**Задание A:** Перепишите без изменений фрагмент исходного текста от слов «Проблески Рая: Красота» до слов «внутренняя обязанность христианина.».
**Задание B:** В чем, согласно исходному тексту, состоит подлинно человеческий отклик на красоту?

**Исходный текст:**
================

Опубликовано: 19 сентября 2012 09:09

Красота Рая...

Проблески Рая: Красота и природа в фотографиях Кристофера Беркетта. Винсент Росси

Достоевский сказал, что красота спасет мир. Едва ли можно считать простым совпадением то, что автор этих слов принадлежал к Восточной (Русской) православной христианской церкви. Достоевский выступает здесь не как писатель, не как эстет, не даже как русский человек, но в первую очередь как православный христианин. В основе православных взглядов на ценность творения лежит признание природного мира созданием Бога, чьей любовью сотворена красота. Именно в красоте природы мы распознаем поддерживающую ее руку Божью. Подлинно человеческий отклик на красоту состоит в восхищении ею, в сохранении ее и в желании поделиться ею со всеми. Любовь к естественному миру есть внутренняя обязанность христианина.

================

**Блок данных:**
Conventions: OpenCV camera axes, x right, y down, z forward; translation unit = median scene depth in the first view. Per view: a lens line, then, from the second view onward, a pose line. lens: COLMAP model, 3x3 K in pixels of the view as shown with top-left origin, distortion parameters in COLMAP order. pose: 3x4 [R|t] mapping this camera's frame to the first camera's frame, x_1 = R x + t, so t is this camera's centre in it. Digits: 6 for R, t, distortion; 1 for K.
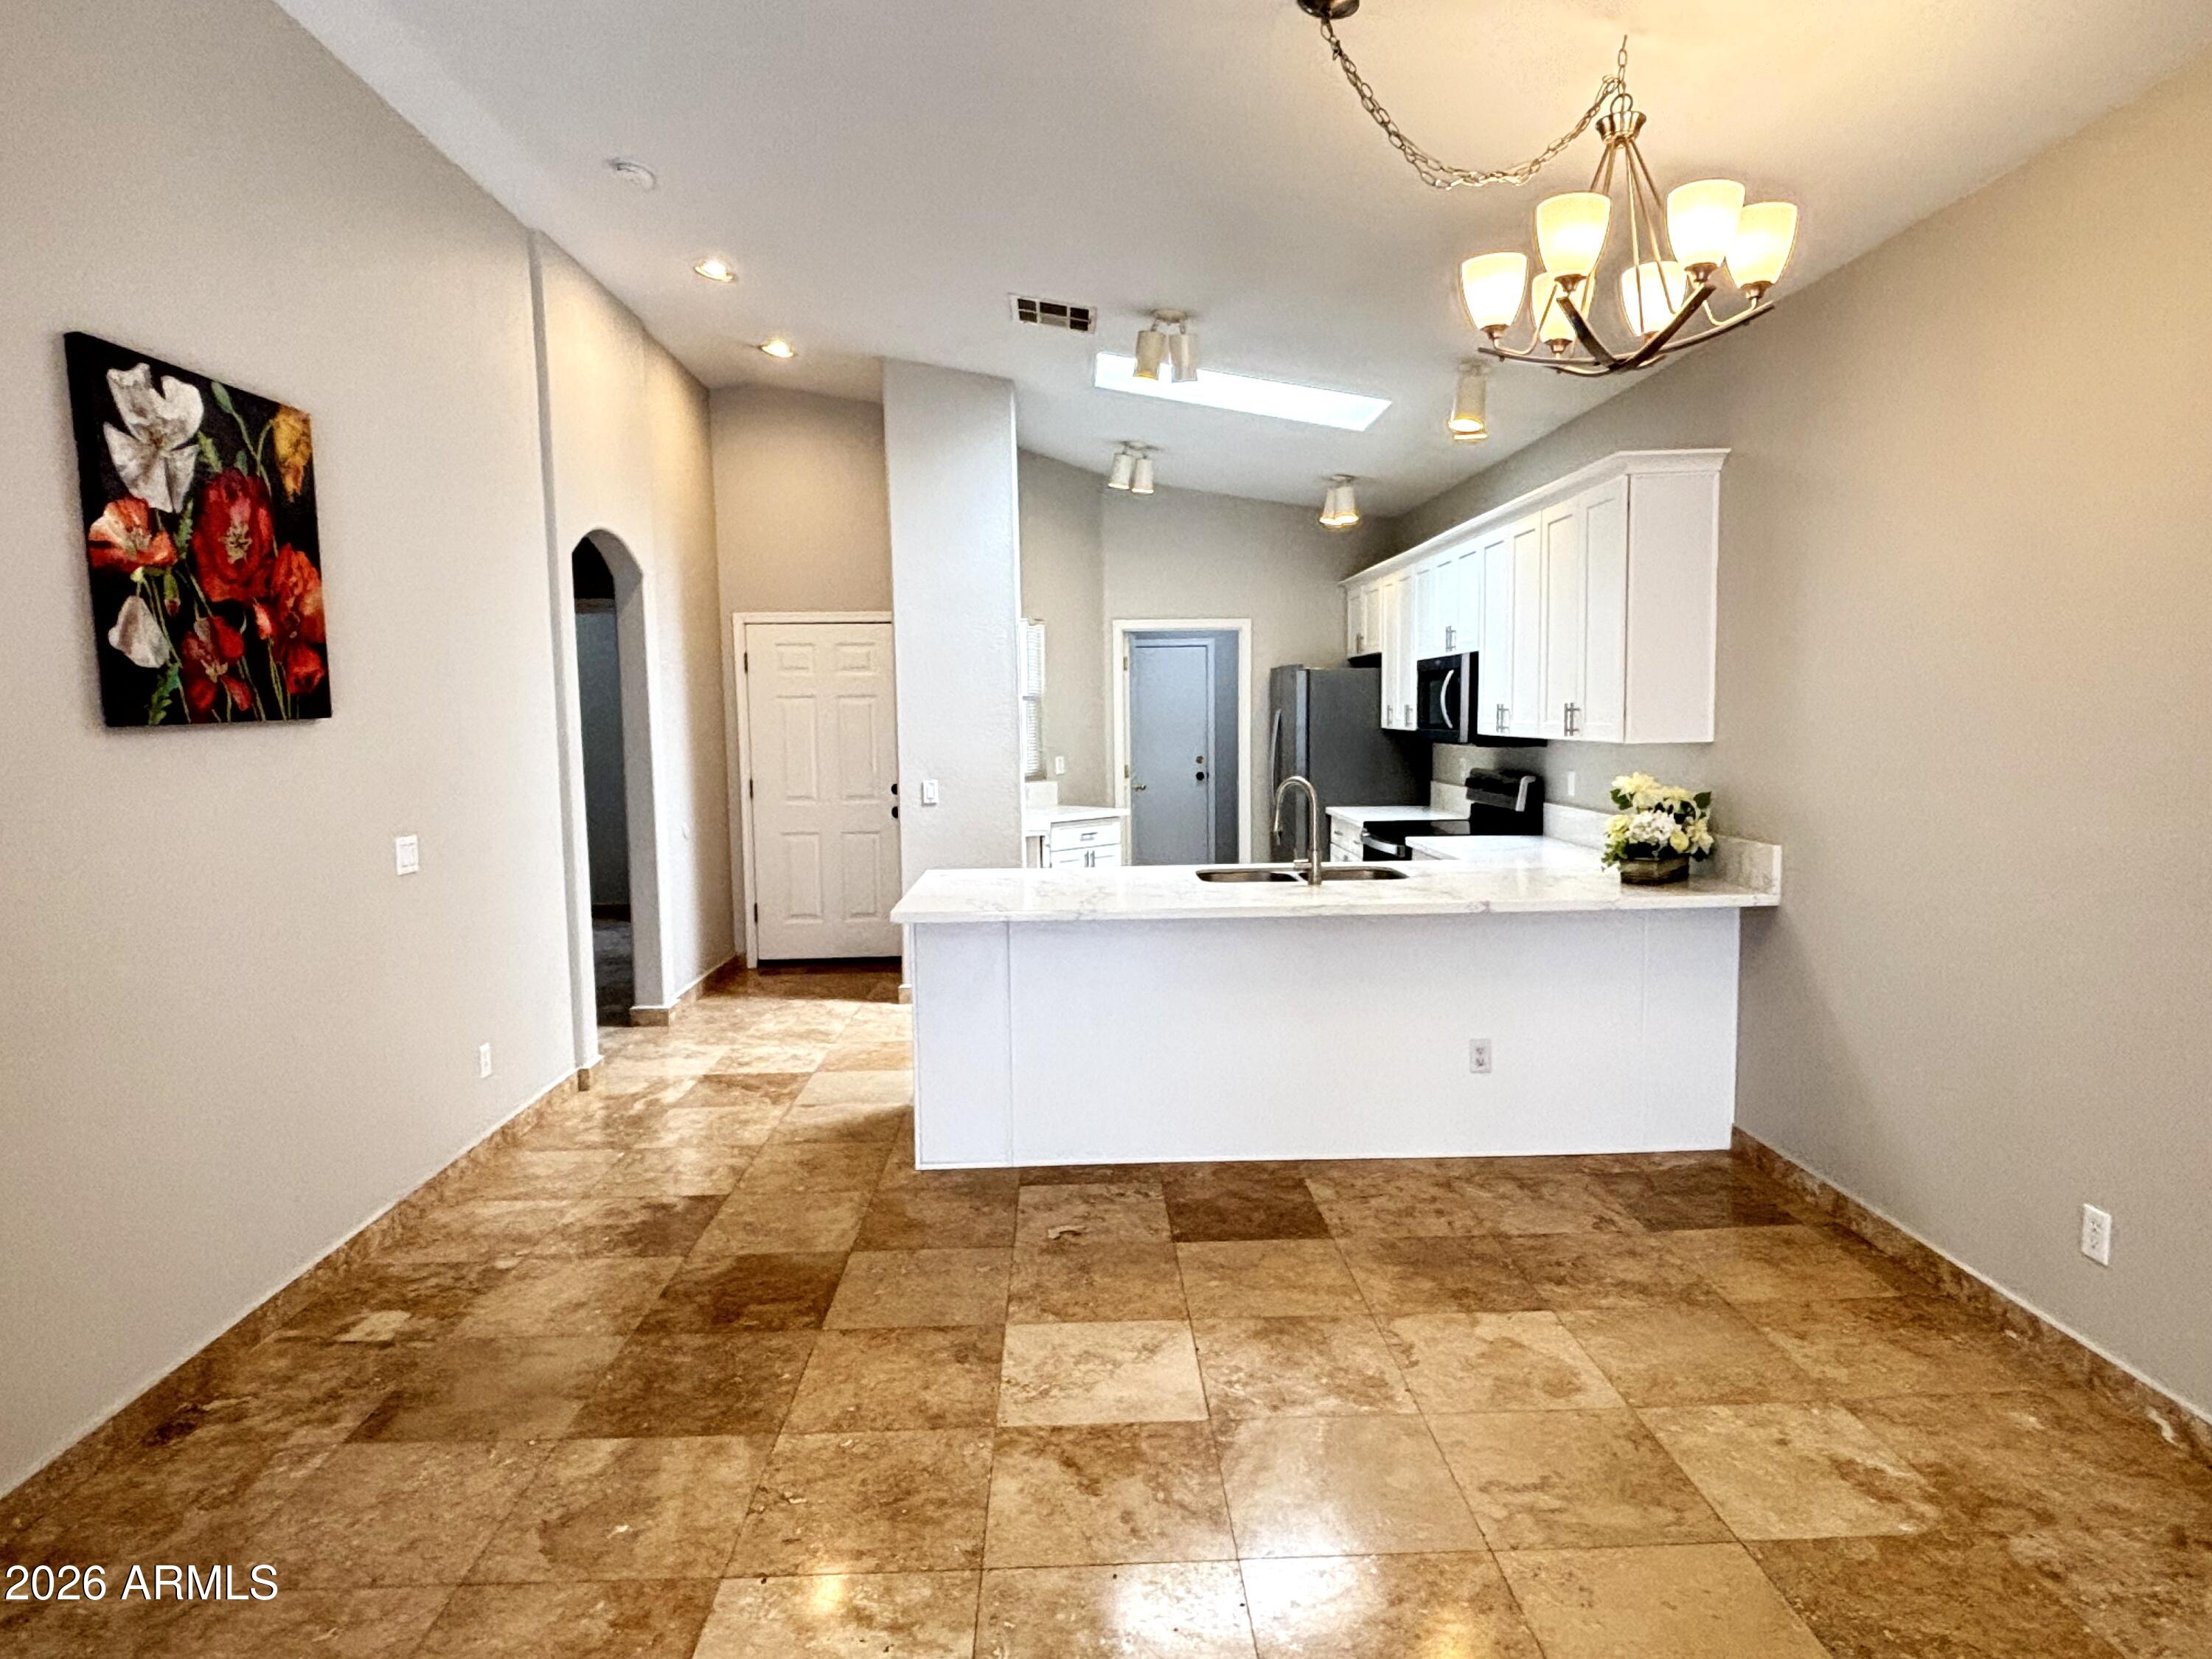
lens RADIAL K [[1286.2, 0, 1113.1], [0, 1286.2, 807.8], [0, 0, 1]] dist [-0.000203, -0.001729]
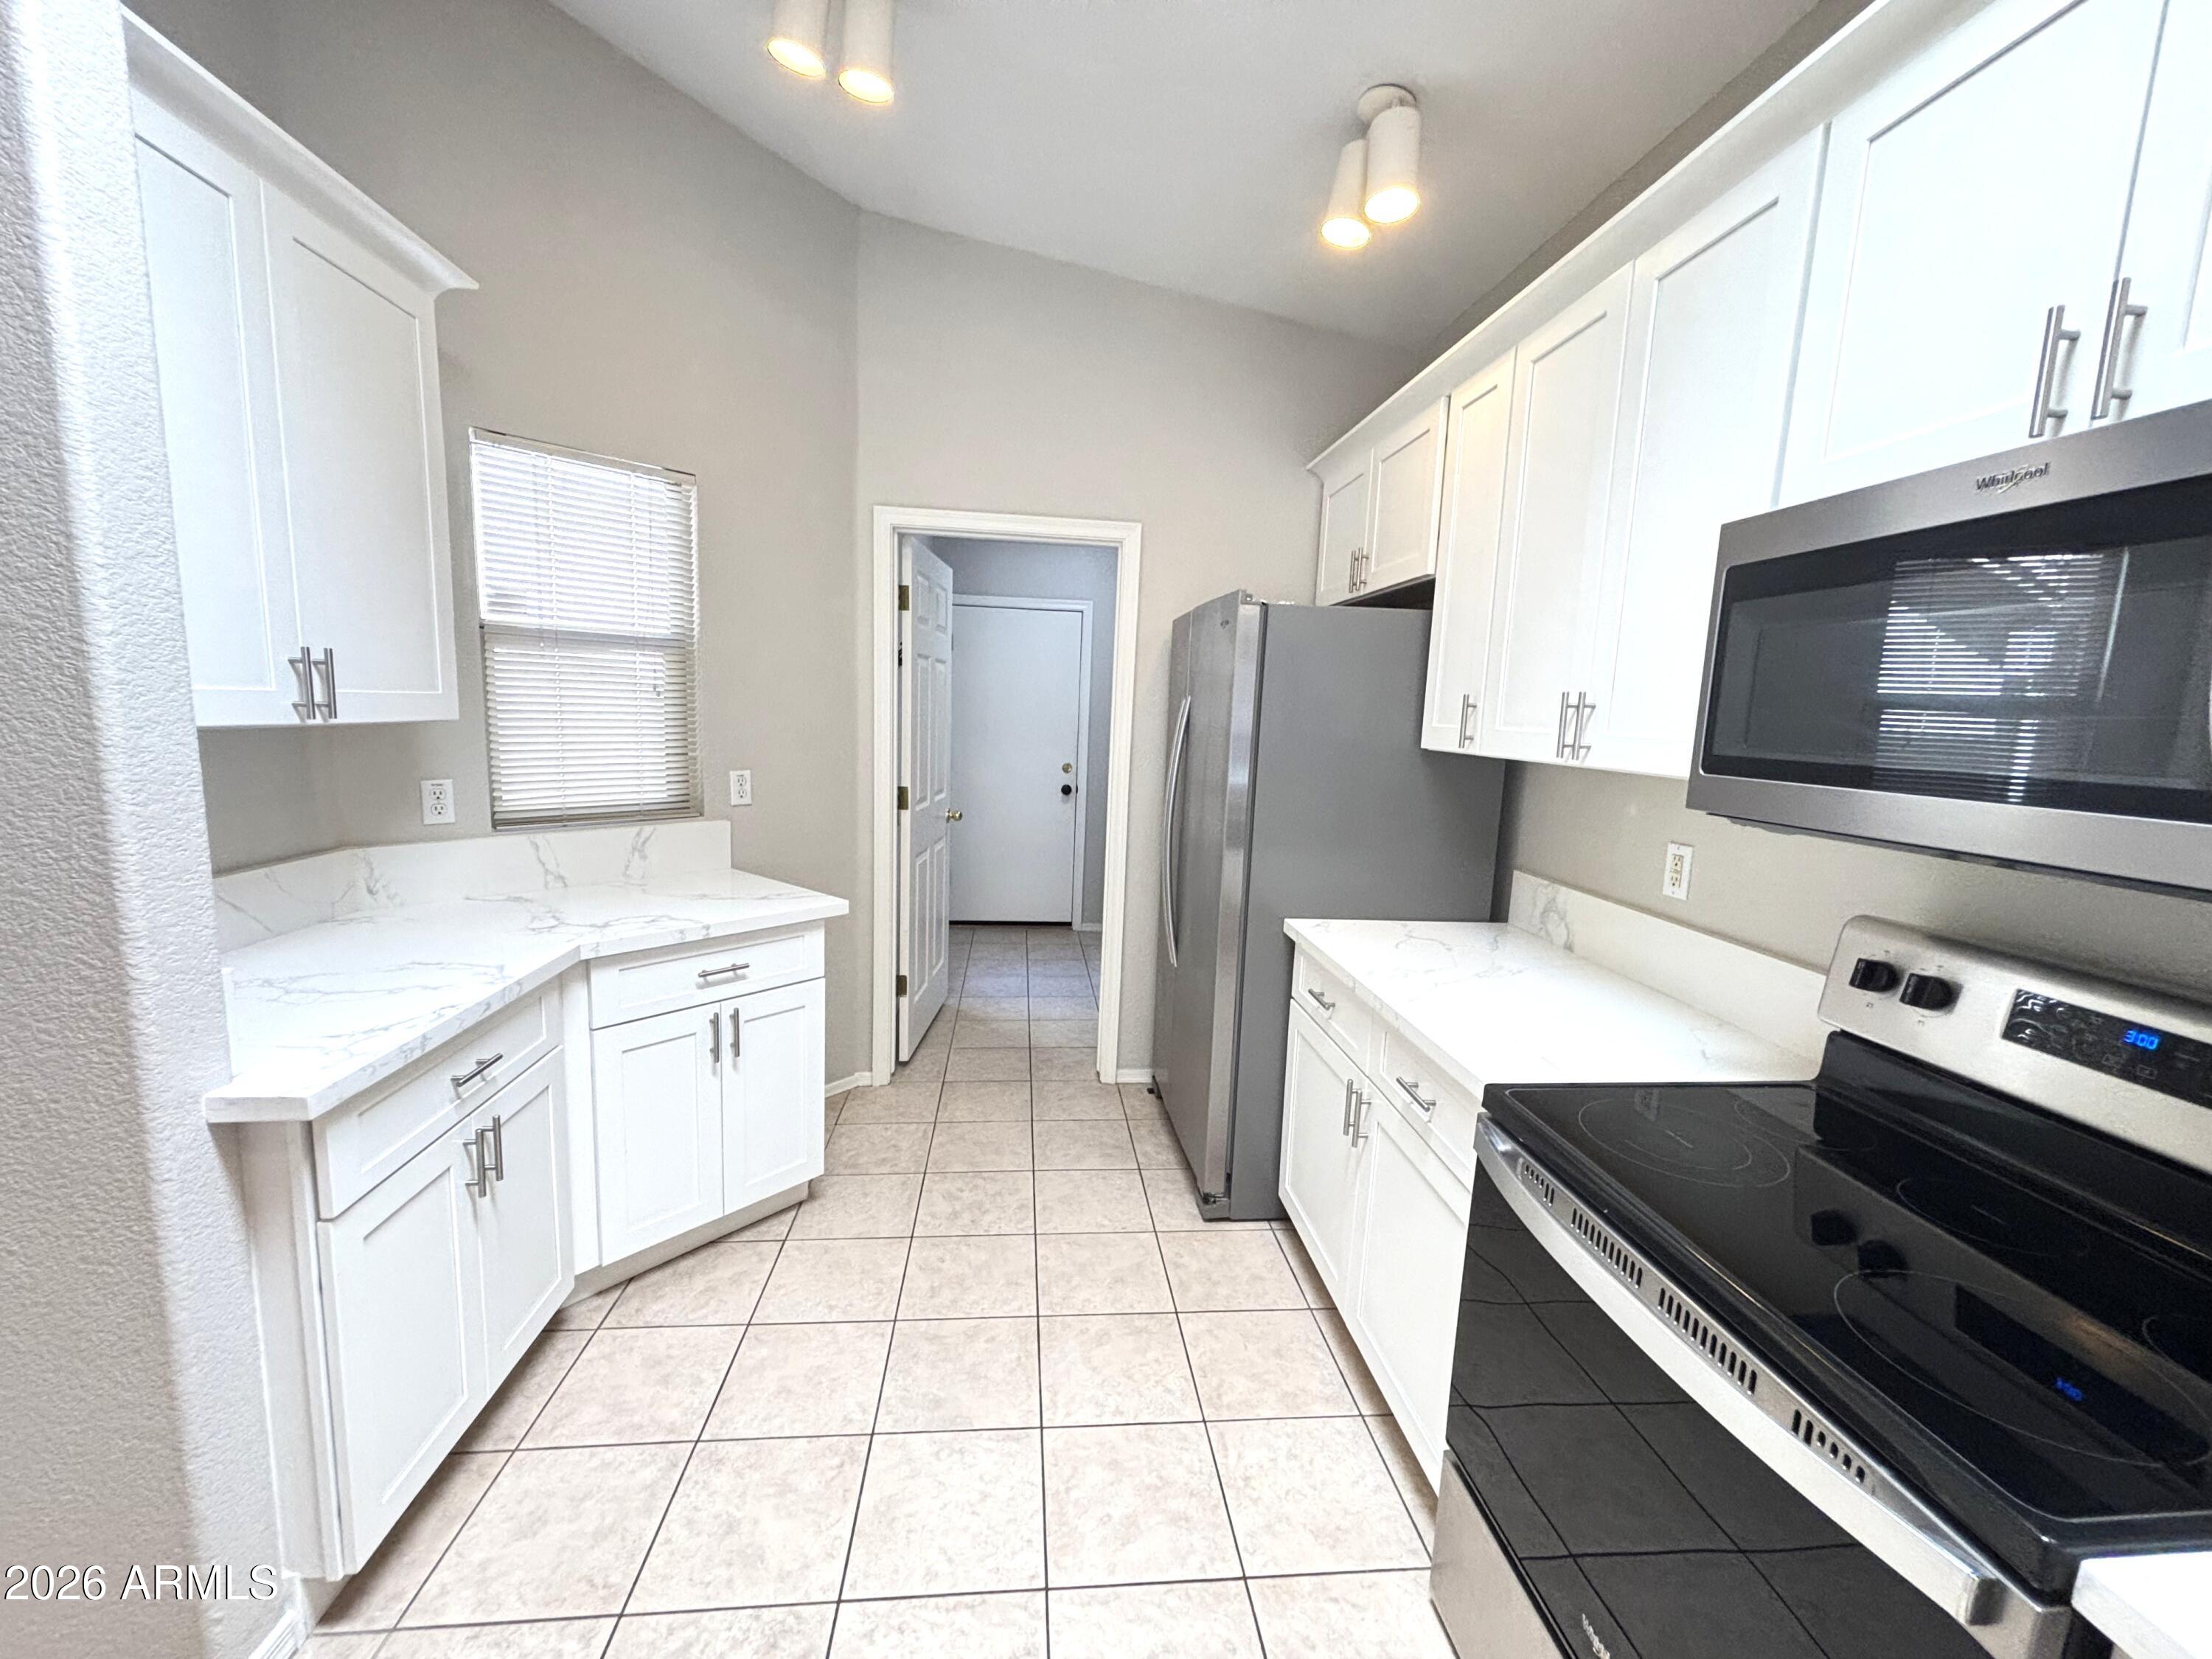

================

**Поле ответа A:**
Проблески Рая: Красота и природа в фотографиях Кристофера Беркетта. Винсент Росси

Достоевский сказал, что красота спасет мир. Едва ли можно считать простым совпадением то, что автор этих слов принадлежал к Восточной (Русской) православной христианской церкви. Достоевский выступает здесь не как писатель, не как эстет, не даже как русский человек, но в первую очередь как православный христианин. В основе православных взглядов на ценность творения лежит признание природного мира созданием Бога, чьей любовью сотворена красота. Именно в красоте природы мы распознаем поддерживающую ее руку Божью. Подлинно человеческий отклик на красоту состоит в восхищении ею, в сохранении ее и в желании поделиться ею со всеми. Любовь к естественному миру есть внутренняя обязанность христианина.

**Поле ответа B:** В восхищении ею, в сохранении ее и в желании поделиться ею со всеми.